GPO Joins GitHub

Gil C/Shutterstock.com

The agency is trying to connect with a broader community of developers who might be doing their own analyses of federal documents.

The Government Publishing Office, which produces, disseminates and indexes official government documents including the federal budget request, can now be found on open-source code repository site GitHub. 

The agency is using GitHub to share with the public elements of the code supporting FDsys, GPO's document and data management system. FDsys stores millions of documents that have been retrieved more than 1.4 billion times since January 2009, according to GPO.  
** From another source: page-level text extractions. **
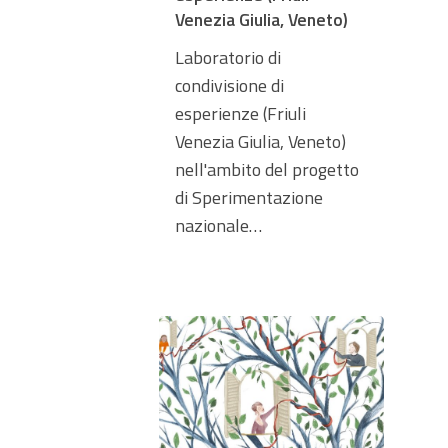
Venezia Giulia, Veneto)
Laboratorio di
condivisione di
esperienze (Friuli
Venezia Giulia, Veneto)
nell'ambito del progetto
di Sperimentazione
nazionale…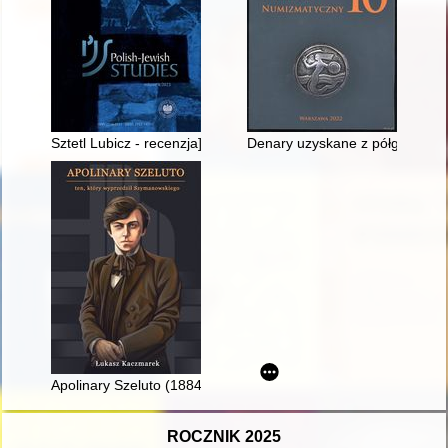
Sztetl Lubicz - recenzja]
Denary uzyskane z półgroszy kor
Apolinary Szeluto (1884-1966) - ten, który wyprzedził Szyman
ROCZNIK 2025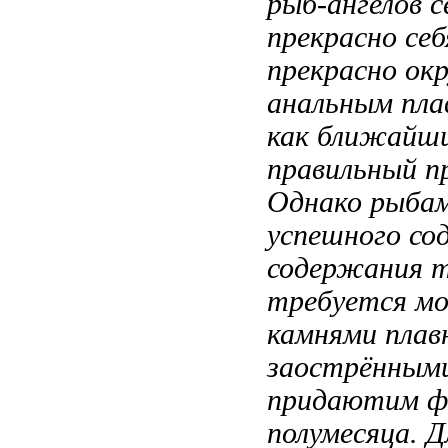
рыб-ангелов
с
прекрасно себ
прекрасно
окр
анальным пл
как
ближайши
правильный
п
Однако
рыбам
успешного со
содержания 
требуется м
камнями
плав
заострённым
придаютим 
полумесяца. 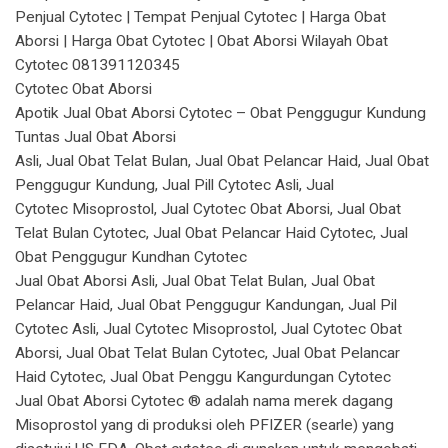
Penjual Cytotec | Tempat Penjual Cytotec | Harga Obat
Aborsi | Harga Obat Cytotec | Obat Aborsi Wilayah Obat
Cytotec 081391120345
Cytotec Obat Aborsi
Apotik Jual Obat Aborsi Cytotec – Obat Penggugur Kundung
Tuntas Jual Obat Aborsi
Asli, Jual Obat Telat Bulan, Jual Obat Pelancar Haid, Jual Obat
Penggugur Kundung, Jual Pill Cytotec Asli, Jual
Cytotec Misoprostol, Jual Cytotec Obat Aborsi, Jual Obat
Telat Bulan Cytotec, Jual Obat Pelancar Haid Cytotec, Jual
Obat Penggugur Kundhan Cytotec
Jual Obat Aborsi Asli, Jual Obat Telat Bulan, Jual Obat
Pelancar Haid, Jual Obat Penggugur Kandungan, Jual Pil
Cytotec Asli, Jual Cytotec Misoprostol, Jual Cytotec Obat
Aborsi, Jual Obat Telat Bulan Cytotec, Jual Obat Pelancar
Haid Cytotec, Jual Obat Penggu Kangurdungan Cytotec
Jual Obat Aborsi Cytotec ® adalah nama merek dagang
Misoprostol yang di produksi oleh PFIZER (searle) yang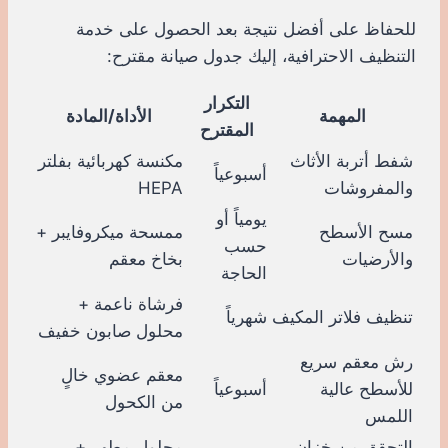
للحفاظ على أفضل نتيجة بعد الحصول على خدمة
التنظيف الاحترافية، إليك جدول صيانة مقترح:
التكرار
المهمة
الأداة/المادة
المقترح
شفط أتربة الأثاث
مكنسة كهربائية بفلتر
أسبوعياً
والمفروشات
HEPA
يومياً أو
مسح الأسطح
ممسحة ميكروفايبر +
حسب
والأرضيات
بخاخ معقم
الحاجة
فرشاة ناعمة +
تنظيف فلاتر المكيف
شهرياً
محلول صابون خفيف
رش معقم سريع
معقم عضوي خالٍ
للأسطح عالية
أسبوعياً
من الكحول
اللمس
التحقق من خزان
محلول مطهر +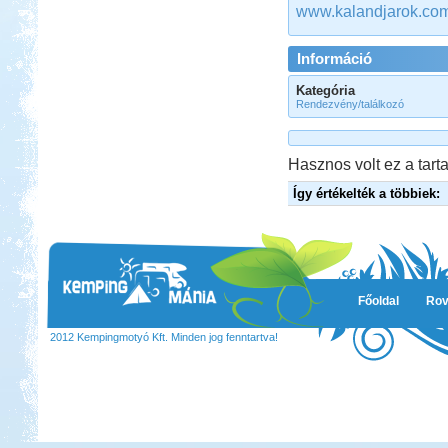
www.kalandjarok.co
Információ
Kategória
Rendezvény/találkozó
Hasznos volt ez a tarta
Így értékelték a többiek:
Főoldal
Rov
2012 Kempingmotyó Kft. Minden jog fenntartva!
The agency, which months ago renamed itself the Government Publishing Office from the Government Printing Office to appear more digitally friendly, is trying to connect with a broader community of developers who might be doing their own analyses of federal documents, Lisa LaPlant, GPO's program manager for federal digital systems, told Nextgov.

For instance, some external users crawl GPO sites for subsets of information culled fromdocuments -- perhaps, regulations related to health care, or to the environment. Among GPO's repositories is the code for a link service, allowing developers to link to certain sections of a regulatory document. 

Another shows how certain expressions are used to pull metadata from documents about congressional hearings, LaPlant said. 

GPO's decision to join GitHub stems from the White House's May 2012 digital government strategy, encouraging agencies to participate in open-source communities. And the first few repositories are just the beginning, LaPlant said. 

"We don’t see this as a static account," she said. Gradually, the agency plans to grow the number of repositories and make more information available, she said -- "continuing to interact with the developer community."